Home Feature Special Report: Hepatitis B a silent killer in West Nile

Special Report: Hepatitis B a silent killer in West Nile


Mathew Bandale was diagnosed with Hepatitis B, in Arua, 12 years ago. He can’t tell exactly how much he has spent in medication, he has suffered, he recounts his ugly experience with the disease.
“I got to know of my status when I went to test for the disease at Arua Regional Referral Hospital. I was discovered with liver cirrhosis with viral load of over 10,600,000 and my liver size had reduced drastically,” he said
Adding, “I felt so bad and thought I was going to die. However I embarked on regular checkups in the hospital where I was put on ARVs which I started taking every day up to date,”
To extend his surviival, Bandale says he had to adjust his diet.
“I manage my diet strictly, I stopped eating fresh meat, milk and eggs but I mainly do green vegetables and fruits. I also exercise regularly through digging gardens which also helps me produce the greens I eat. These care and management habits have helped me regain my health. My viral load is now below 50, my liver is back to the normal size and I feel I am now out of danger,”

Mathew Bandale, Hepatitis B Survivor (Photos by By Martin Bileni )

Statistics from African Health Sciences, Makerere Medical School indicated that 1.4 million Ugandans were chronically infected with Hepatitis B by 2015.

Dr. Aldo Pariyo, a senior physician at Arua Regional Referral Hospital, also the proprietor Pioneer medical facilities says the Hepatitis B cases are estimated to be at 600 in West Nile region alone, mith more registered at Adjumani Hepatitis B clinic and Arua hospital Hepatitis B clinic all registering about 2000 cases annually.
Unlike Bandale and few others who have managed to live for quite some times, others lost the battle.
Peace Comfort Mayokia at her mid-20s, is a widow. Her husband succumbed to hepatis B a year ago last year.
“After his death I now fear to associate freely with people because some mock me for becoming a widow at such a young age of mine. My humble appeal is people should take hepatitis B issues seriously,” she said

Peace Comfort Mayokia, widow to a man that died of Hepatitis B

Hepatitis B virus has been identified as one the leading silent killer disease in west Nile, with the highest prevalence rate in the whole country. Two out of ten persons in the region are believed to be living with the virus.
Dr. Pariyo, attributes the high hepatitis B prevalence in west Nile and Northern Uganda in general to lack of adherence to practices and standards set for care and management of the disease.
He says lifestyle of the locals such as eating and drinking from common joints, exposure of children to sexual activities too early and poor health seeking behaviors of the locals are some of the leading causes.
Dr Pariyo, one of specialists managing Hepatis B patients in the region laments that many people who test positive do not show up for regular checkups and treatment but only reappear with liver failure and other complications.
“Hepatitis B is spread through contact and is very contagious. It can be spread through exchange of saliva. So those who use the same straws at malwa joints, kissing and eating in common pool are at high risk of contracting and spreading the disease,” he said

Dr. Aldo Pariyo in a live interview in his office.

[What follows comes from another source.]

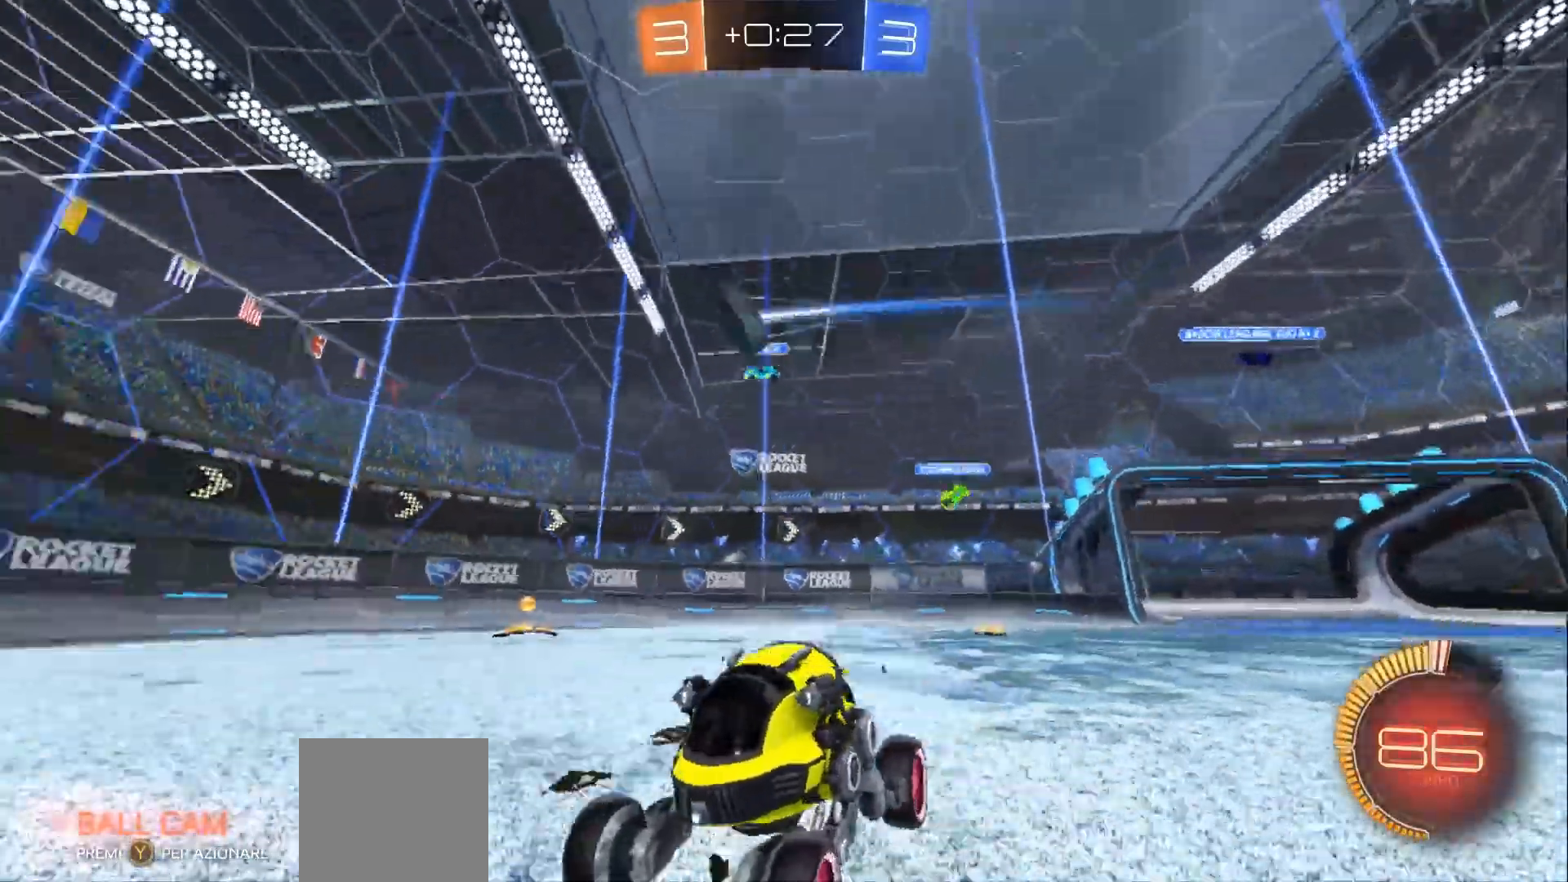
{"buttons": ["R2"], "left_stick": "down-right", "right_stick": "center", "events": [[67, "X", "down"], [67, "left_stick", "down-right"], [167, "L3", "down"], [367, "L3", "up"], [367, "X", "up"]]}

He asserts that Hepatitis B can be treated although it is incurable and one big problem is everyone now wants to treat Hepatitis B.
“That is not correct because this is a specialty disease, we are not going to put it for everybody. Some people will mess it up. I advise our people to go to appropriate places where they can be offered a holistic evidence-based care for Hepatitis B.” Dr Aldo Pariyo Stresses,”
Twalib Feni the chief Executive Director for West Nile Civil Society Network argues that the government and development partners are not doing enough to equip the public with vital information to fight the disease.
He adds that stigmatization remains the biggest challenge in the fight against Hepatis B.
“I appeal to those living positive with the disease to come out and form networks to support each other and the community should also desist from stigmatizing these people.” Twalib Feni Emphasizes.
Ms Mayokia says lack of psychosocial support to those living with hepatitis B is among the major cause for their early deaths.
“When community members heard that my husband was ill of hepatitis B, they asked me to abandon him and plan to immediately remarry. But I decided to take my late husband to the hospital where the medics really gave us a lot of emotional support. I was left to attend to my husband alone,” she said,
Bandale advises his fellow sick victims not to give up but take up the free services the government has put in place to save lives of people.

Pioneer Hospital Arua, one of the Hepatis B treatments Centres in Arua City Photos:

“I thank the government and partners for putting in place these services to save lives of Ugandans,” he said.
Government, 10 years ago ran a massive campaign on testing and vaccination against Hepatitis B in the country and has now put in place mandatory vaccination of all new born babies against the virus in the various health facilities across the country.
According to current World Health Organization (WHO) records, approximately 1.5 million people become newly infected with Hepatis B each year.
Almost 300 million people are chronically infected. Approximately two people across the globe die each minute from hepatitis B and related complications such as liver cancer, according to WHO.